Silvina Queiroz, professora, escreve semanalmente às quartas no LUX24.

Amigos lá longe: saúde, sucesso, alegrias, eis o desejo para todos vós. No rescaldo de umas eleições legislativas, que determinarão as políticas para o País durante os próximos quatro anos, confesso, não desilusão mas grande preocupação.

A dispersão de votos e as “modas” ditaram uma perda substancial da força parlamentar da CDU – O PCP e os PEV e, por consequência, o afastamento de deputados experientes que muita falta farão na próxima legislatura.

Não elegemos a Rita Rato mas esta não foi surpresa alguma, já que, lamentavelmente, nunca elegemos nenhum deputado pelo círculo da Europa, facto que configura uma enorme perda para os emigrantes portugueses que teriam sempre uma voz no Assembleia da República a defendê-los e a “puxar” pelos seus direitos.

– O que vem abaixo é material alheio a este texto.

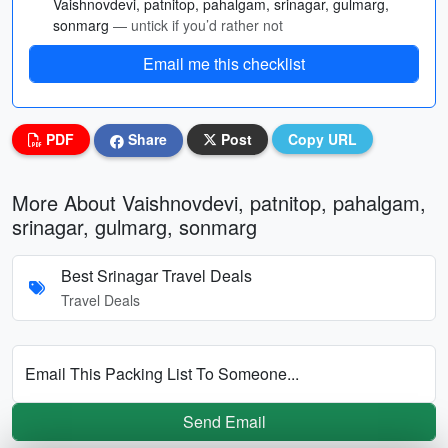
Vaishnovdevi, patnitop, pahalgam, srinagar, gulmarg,
sonmarg
— untick if you’d rather not
Email me this checklist
PDF
Share
Post
Copy URL
More About Vaishnovdevi, patnitop, pahalgam,
srinagar, gulmarg, sonmarg
Best Srinagar Travel Deals
Travel Deals
Email This Packing List To Someone...
Send Email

É sabido que a força do PCP na rua, nas lutas, nas fábricas, na agricultura e pescas, nos serviços públicos, nunca é correspondida em igual medida no acto de votar. Desta vez, este facto foi ainda mais notório, dada a simpatia que recebemos durante a campanha, em que as pessoas paravam para pôr perguntas e para reconhecer a nossa importância no teatro político.

Mas o preconceito é o preconceito e a sua força é extraordinária, criando constrangimentos nas mentes de alguns cidadãos na hora de colocar a cruzinha no boletim de voto! Mas hoje, sendo as eleições 2019 já passado, continuamos vivos e bem vivos, e nada nem ninguém nos retira a força e a vontade para prosseguir a luta, no Parlamento e fora dele, com a plena consciência de que jamais envergonharemos a nossa história ou a memória de tantos que lutaram antes de nós e, durante 48 negros anos, em condições muito mais difíceis!

Preocupação porquê? Porque, pela primeira vez na história da nossa democracia, após o seu restaurar naquela gloriosa manhã de Abril, há 45 anos atrás, pela primeira vez, dizia, entra no Parlamento a extrema-direita, perigosa, muito perigosa e de cariz fazcizante.

Dar uma olhada rápida nos programas do Chega (e também do Iniciativa Liberal) dará para perceber o que são, o que pensam e ao que vêm.

Seguindo uma “maré” malfazeja que corre a Europa, o fascismo tenta levantar cabeça e assumir locais estratégicos. A CMTV “elege” o seu deputado, o que seria André Ventura sem esse palco mediático?! Por sua vez, o capitalismo feroz, imperialista e desprovido de cariz humano, encontra o seu acolhimento mais “confortável” nestes dois mini-partidos , que até há pouco não existiam.

Mas podem ficar “descansados”: terão sempre os olhos atentos da CDU e de outros democratas a barrar o caminho das suas pretensões xenófobas, racistas, “liberais” até ao extremo, como fazem questão de afirmar. Lembrar que liberalismo nada tem a ver com o conceito humanista de liberdade, é antes o seu oposto!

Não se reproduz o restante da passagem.